Would you reproduce the whole listing exactly, dropping any pictures it holds?

> _Supplied material_
****************************************
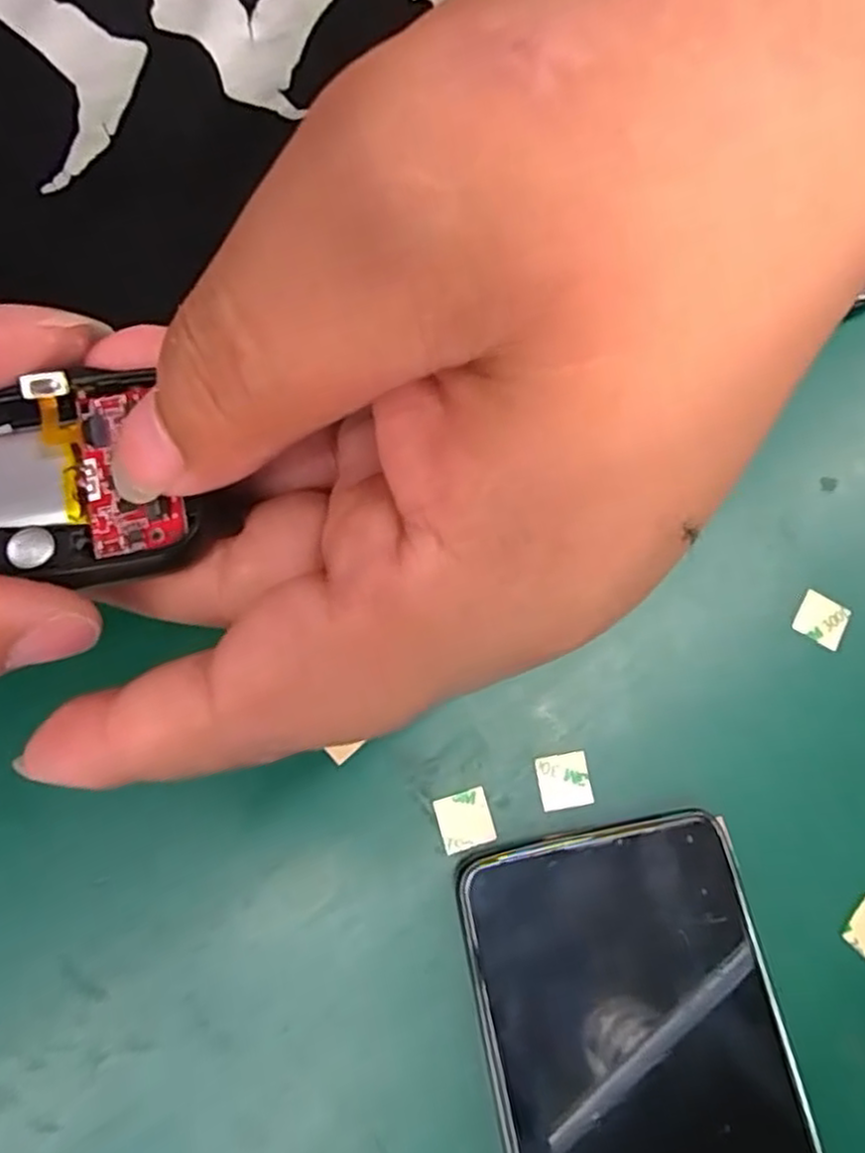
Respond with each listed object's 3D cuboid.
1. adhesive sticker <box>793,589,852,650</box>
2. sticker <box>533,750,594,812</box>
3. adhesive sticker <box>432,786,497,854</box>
****************************************
> _Reply_
Respond with each listed object's 3D cuboid.
1. adhesive sticker <box>793,589,852,650</box>
2. sticker <box>533,750,594,812</box>
3. adhesive sticker <box>432,786,497,854</box>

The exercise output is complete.